_TRECHO DA PÁGINA_
********************

A poesia é breve. Isso é inerente ao próprio formato. Enquanto um romance terá palavras em parágrafos ordenados que criam imagens e ideias para contar uma história, o poema é uma pilha de frases. Isto é, precisa-se de mais espaço na página para, em teoria, passar o mesmo número de informações. Um detalhe muda tudo. Nem precisamos contar histórias, nem precisamos de ordem. Essa página cheia de lacunas contém liberdade para quem escreve e para quem lê. Portanto, você não usa as mesmas formas ou palavras que usaria num romance. É necessário algo que justifique o espaço, se enraíze com as sementes jogadas ali e cresça. Porrada. Não temos doze rounds como o romance, temos que ir pro nocaute.

Aqui começa o paradoxo: quando penso sobre essa metáfora, algo não parece certo. O peso que naturalmente atribuo à força de um verso é diferente do peso de um corpo robusto de um romance ou outro formato em prosa. Nesse quesito é que a literatura vai mostrando suas complexidades que a tornam arte inesgotável. Um livro de ficção de muitas páginas muitas vezes vai trazer poesia em momentos para que haja beleza ou qualquer intensidade naquilo que se conta. E funciona. Por exemplo, Gabriel Garcia Márquez é um peso-pesado cujos golpes são certeiros e potentes.

André Piñero escreve poesia. Tem como destaque pra mim em seu livro justamente algo que deve ser categorizado como prosa poética. É um texto denso, uma parede de palavras que não reproduzirei aqui inteiramente aqui. Muitos autores implicam com a prosa poética porque ela tenta reproduzir algo que necessita de espaço para crescer, mas sem utilizá-lo. Às vezes, pode dar sensação de claustrofobia. É algo que sinto no poema “A natureza dos múltiplos de três”, uma lama destilando um cansaço acerca de egoísmo, aparências e relacionamentos. No final, como um pugilista das antigas, depois que seu adversário está já sem ar, ele o empurra para trás com um soco da mão não dominante e em seguida, com versos que sugam todo o oxigênio que repentinamente brota ao fim da página, dá uma verdadeira porrada para levar o leitor a nocaute.

[…] pagar a conta do aluguel e parecer heterossexual não são grandes problemas quando só precisamos ficar quietinhos em um canto tranquilo esperando morrer, na sala dos livros e dos dicionários manchados na parede meio brasa, meio piche, na medida em que a tua pele contrariou toda a semântica da palavra “superficial”, porque quando uma pessoa está dentro, ela nunca está fora, ainda que transborde. falando em dilatação e os cálculos teóricos do comprometimento, nós somos físicos e esses dedos
essa boca
essas palavras sempre serão do mesmo idioma
e podem nunca saber

de nenhum dia a mais de fome pra eu te devorar
ou do nascimento da primeira árvore que se recusou a queimar
porque ela mesma
era o fogo

Copo Americano (2021), de André Piñero.

********************

_LISTAGEM_
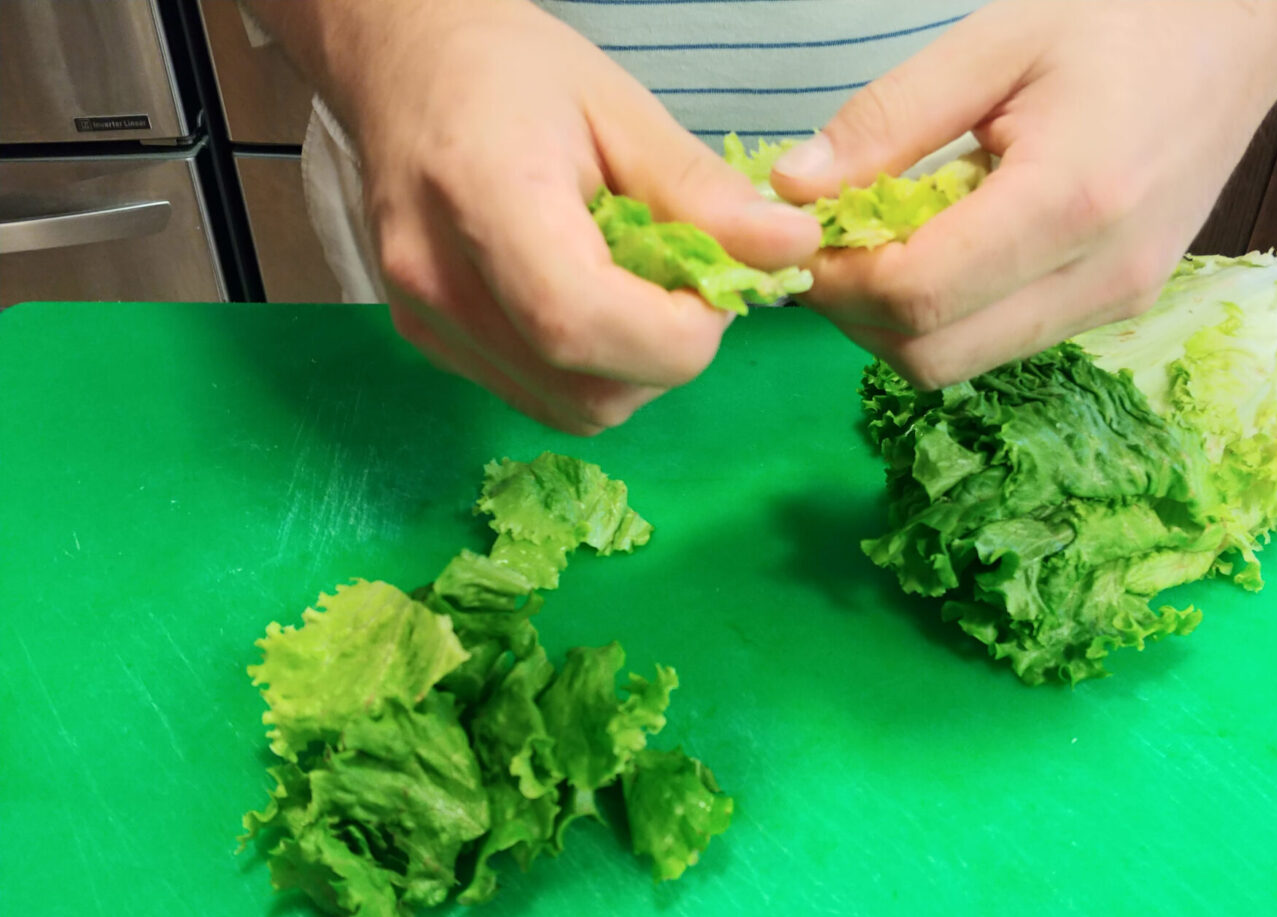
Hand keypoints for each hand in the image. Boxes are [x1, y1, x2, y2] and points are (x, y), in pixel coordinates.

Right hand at [252, 0, 818, 432]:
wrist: (406, 67)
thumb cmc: (511, 73)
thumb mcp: (621, 110)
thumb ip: (701, 193)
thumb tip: (791, 250)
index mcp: (483, 198)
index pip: (580, 324)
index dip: (674, 335)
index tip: (715, 290)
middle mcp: (438, 279)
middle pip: (585, 390)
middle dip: (666, 356)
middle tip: (685, 285)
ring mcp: (426, 322)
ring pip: (571, 411)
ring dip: (634, 371)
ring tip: (638, 289)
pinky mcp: (430, 343)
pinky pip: (541, 397)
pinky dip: (592, 372)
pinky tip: (595, 304)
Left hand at [769, 0, 1276, 387]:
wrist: (1238, 31)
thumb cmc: (1121, 16)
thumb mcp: (993, 42)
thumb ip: (887, 121)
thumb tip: (794, 190)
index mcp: (1071, 201)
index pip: (916, 295)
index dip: (837, 280)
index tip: (801, 237)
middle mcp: (1100, 278)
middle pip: (930, 357)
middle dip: (854, 315)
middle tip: (828, 248)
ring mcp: (1115, 305)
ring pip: (960, 364)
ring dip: (895, 324)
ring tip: (882, 243)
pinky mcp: (1116, 310)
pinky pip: (999, 344)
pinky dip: (944, 317)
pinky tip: (940, 250)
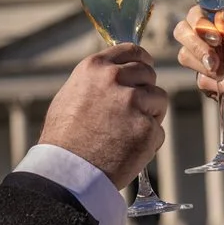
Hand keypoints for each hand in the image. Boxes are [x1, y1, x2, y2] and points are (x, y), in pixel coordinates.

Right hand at [39, 43, 168, 189]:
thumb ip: (96, 81)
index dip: (142, 62)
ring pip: (159, 100)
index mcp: (95, 67)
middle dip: (146, 90)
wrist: (67, 172)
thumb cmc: (64, 138)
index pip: (133, 51)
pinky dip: (148, 141)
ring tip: (129, 132)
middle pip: (149, 74)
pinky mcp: (147, 128)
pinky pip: (158, 130)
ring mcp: (133, 103)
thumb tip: (116, 73)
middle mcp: (116, 79)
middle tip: (135, 111)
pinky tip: (128, 150)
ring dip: (150, 114)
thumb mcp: (71, 95)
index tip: (144, 72)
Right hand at [174, 7, 223, 148]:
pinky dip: (222, 85)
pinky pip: (201, 80)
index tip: (216, 38)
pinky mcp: (207, 81)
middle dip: (196, 46)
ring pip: (186, 56)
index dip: (201, 22)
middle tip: (213, 61)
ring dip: (211, 69)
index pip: (201, 12)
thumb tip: (220, 18)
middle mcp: (215, 39)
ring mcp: (209, 60)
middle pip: (183, 31)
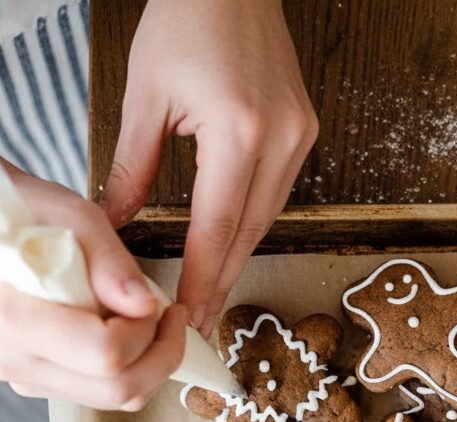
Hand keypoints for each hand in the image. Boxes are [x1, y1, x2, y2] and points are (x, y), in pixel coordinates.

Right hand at [0, 166, 186, 410]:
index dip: (146, 331)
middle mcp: (13, 358)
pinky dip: (121, 366)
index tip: (158, 303)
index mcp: (12, 317)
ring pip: (109, 397)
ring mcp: (22, 374)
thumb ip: (106, 257)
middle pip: (116, 389)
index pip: (105, 354)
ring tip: (143, 319)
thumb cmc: (7, 208)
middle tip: (169, 318)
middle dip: (160, 355)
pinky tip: (116, 327)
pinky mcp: (32, 378)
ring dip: (143, 362)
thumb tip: (143, 303)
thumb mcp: (57, 209)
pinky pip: (92, 390)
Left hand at [101, 0, 317, 336]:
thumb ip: (134, 168)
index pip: (215, 227)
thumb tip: (116, 226)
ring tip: (210, 293)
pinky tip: (230, 246)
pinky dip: (250, 225)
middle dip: (220, 281)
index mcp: (238, 130)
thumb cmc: (187, 21)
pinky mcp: (303, 132)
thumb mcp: (145, 95)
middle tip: (200, 321)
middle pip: (247, 234)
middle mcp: (278, 140)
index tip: (188, 315)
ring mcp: (298, 137)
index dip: (200, 278)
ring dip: (236, 257)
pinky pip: (276, 196)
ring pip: (266, 220)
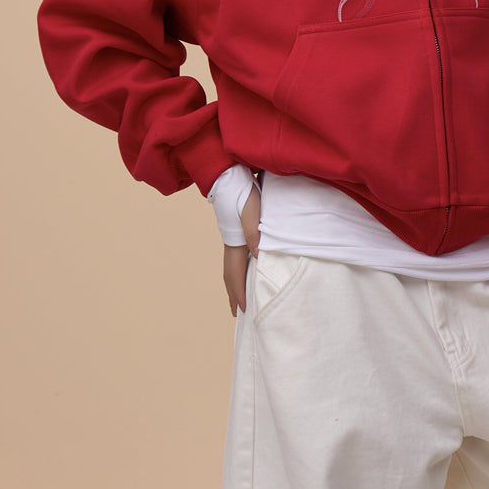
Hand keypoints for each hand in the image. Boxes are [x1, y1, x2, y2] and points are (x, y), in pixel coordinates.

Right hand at [222, 183, 260, 316]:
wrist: (229, 175)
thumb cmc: (242, 190)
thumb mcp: (251, 210)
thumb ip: (254, 232)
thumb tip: (259, 256)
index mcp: (234, 241)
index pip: (236, 274)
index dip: (240, 293)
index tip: (245, 311)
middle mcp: (231, 243)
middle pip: (230, 275)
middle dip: (234, 294)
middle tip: (238, 313)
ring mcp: (232, 237)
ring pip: (231, 267)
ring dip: (234, 284)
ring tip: (239, 297)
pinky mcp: (236, 231)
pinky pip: (236, 258)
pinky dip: (238, 271)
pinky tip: (246, 271)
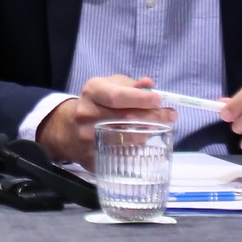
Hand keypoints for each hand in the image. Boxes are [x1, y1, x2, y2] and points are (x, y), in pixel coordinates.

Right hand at [37, 75, 176, 167]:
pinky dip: (136, 148)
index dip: (140, 98)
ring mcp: (88, 137)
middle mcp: (87, 113)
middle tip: (170, 115)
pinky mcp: (92, 156)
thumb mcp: (111, 86)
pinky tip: (141, 140)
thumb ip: (132, 86)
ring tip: (157, 127)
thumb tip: (149, 85)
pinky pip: (122, 154)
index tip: (160, 100)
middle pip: (126, 118)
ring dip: (147, 132)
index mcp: (92, 92)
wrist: (71, 129)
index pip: (117, 96)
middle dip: (153, 117)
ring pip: (127, 138)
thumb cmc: (99, 103)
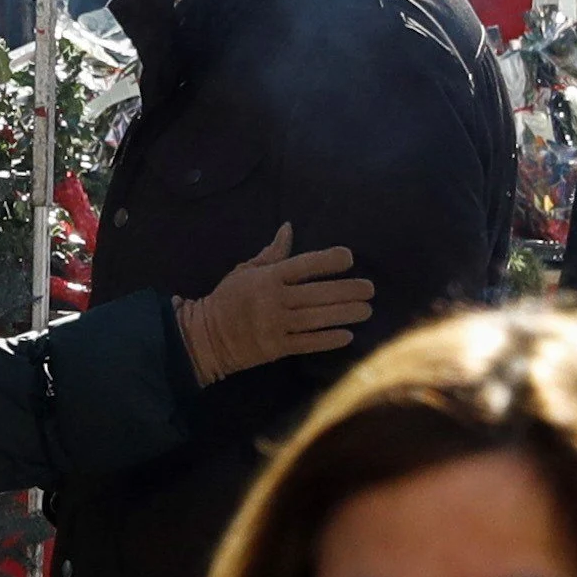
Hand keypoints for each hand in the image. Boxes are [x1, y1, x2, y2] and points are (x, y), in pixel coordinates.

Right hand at [176, 223, 368, 385]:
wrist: (206, 336)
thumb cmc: (229, 299)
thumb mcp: (246, 270)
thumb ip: (272, 253)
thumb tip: (288, 228)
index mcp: (267, 277)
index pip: (303, 265)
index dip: (327, 261)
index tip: (349, 258)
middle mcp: (273, 300)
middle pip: (317, 294)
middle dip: (347, 291)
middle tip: (370, 289)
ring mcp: (274, 325)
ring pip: (317, 318)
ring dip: (345, 314)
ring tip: (366, 310)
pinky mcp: (276, 348)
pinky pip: (307, 343)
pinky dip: (328, 339)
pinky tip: (348, 335)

********************

_TAREFA_
Responda com base no texto sobre poesia e prosa poética, uma resposta por linha:
(a) Quantos rounds o texto atribui ao romance na comparação com o boxe?
(b) Em qual poema de André Piñero o texto diz sentir uma sensação de claustrofobia?
(c) Qual é o título do livro de André Piñero citado na última linha, e de que ano ele é?

_RESPOSTA ESPERADA_
(a) Doze rounds.
(b) No poema “A natureza dos múltiplos de três”.
(c) Copo Americano, de 2021.